The ratio formula cannot be applied here since

• $\sum_{n=1}^{\infty}\frac{(x-1)^{2n}}{2^n n^3} = \sum_{k=1}^{\infty}a_k(x-1)^k$ with $$a_{2l+1}=0 \text{ and } a_{2l}=\frac 1{2^ll^3} \text{ for } l \in \mathbb{N} $$

So, the quotient $\frac{a_{k+1}}{a_k}$ is either $0$ or undefined.

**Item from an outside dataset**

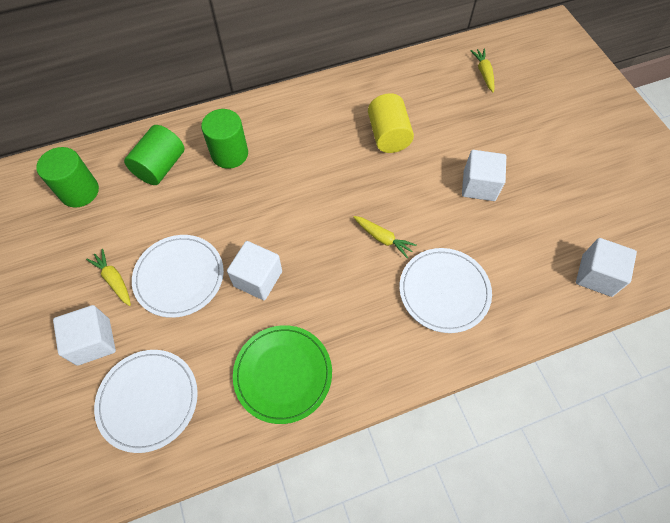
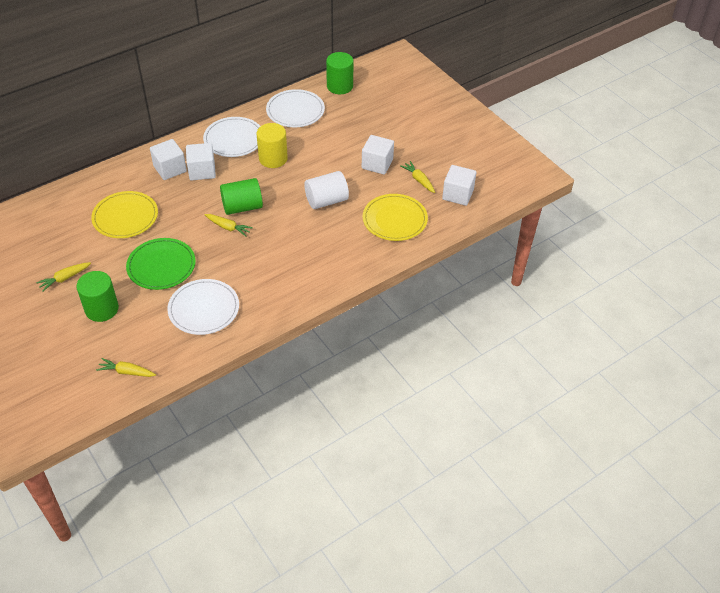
white cylinder: none = 0 -> [304,171,349,209] = 1
yellow carrot: [86,249,131,306] [353,216,417,258] [470,48,494,92] = 3 -> [36,262,91,292] [96,358,156,377] [204,214,253,237] [400,161,435,193] = 4
yellow plate: none = 0 -> [91,191,158,238] [363,194,428,241] = 2

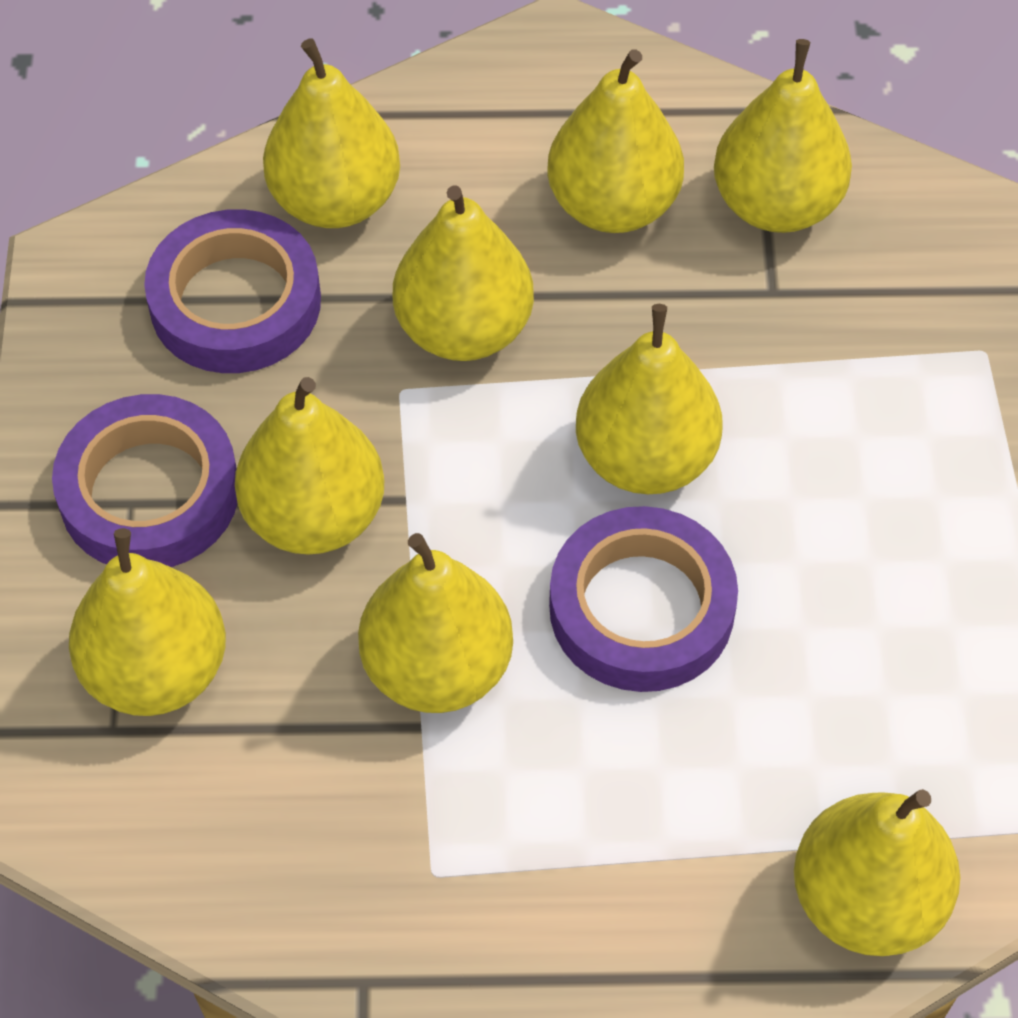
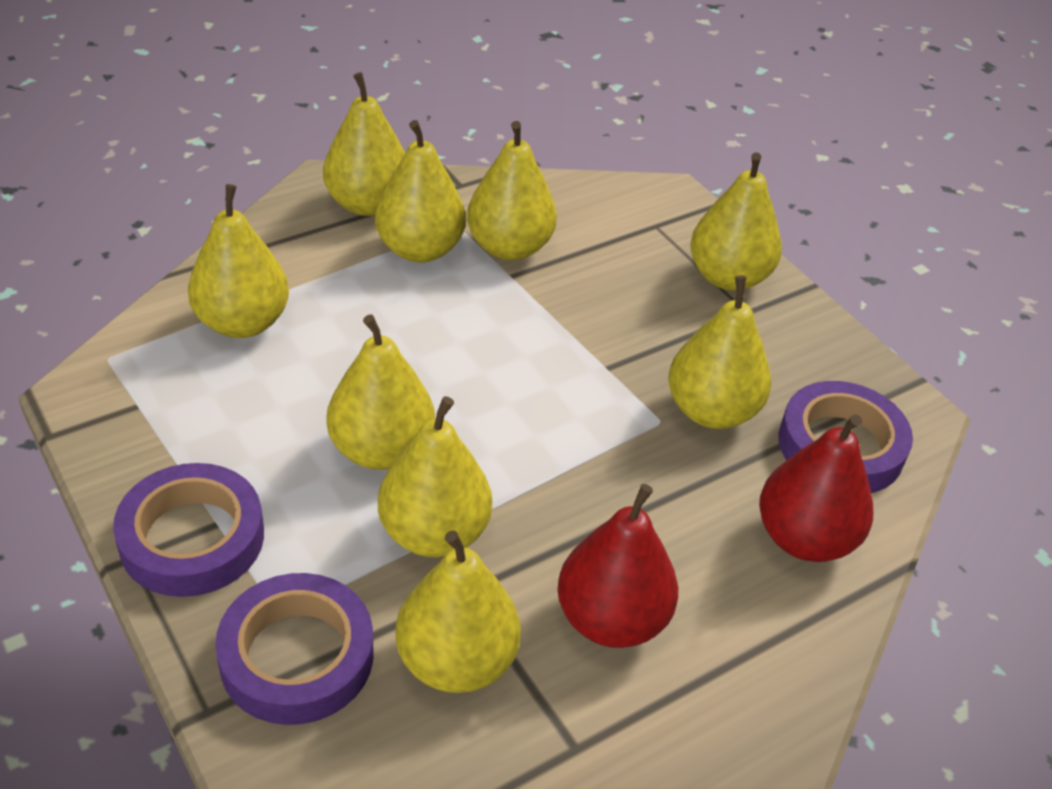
red pear: none = 0 -> [557,484,678,648] [759,414,873,562] = 2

But with the root formula there is no problem:

$$R = \frac 1{\limsup \sqrt[n]{a_n}} = \frac 1{\lim_{l\to\infty} \sqrt[2l]{a_{2l}}} = \lim_{l\to\infty} (\sqrt 2 \sqrt[2l]{l^3})=\sqrt{2}$$

Answer 5

To apply the ratio test for the series, we do this: $$ \frac{(x-1)^{2n+2}/2^{n+1} (n+1)^3}{(x-1)^{2n}/2^n n^3} =\frac{(x-1)^2}{2}\;\cdot\;\frac{n^3}{(n+1)^3} \to \frac{(x-1)^2}{2} $$ Thus we have convergence if $$ \left|\frac{(x-1)^2}{2}\right| < 1 \Longleftrightarrow |(x-1)^2| < 2 \Longleftrightarrow |x-1| < \sqrt2 $$ Similarly we have divergence if $|x-1| > \sqrt{2}$. As usual, the ratio text is inconclusive when $|x-1| = \sqrt2$.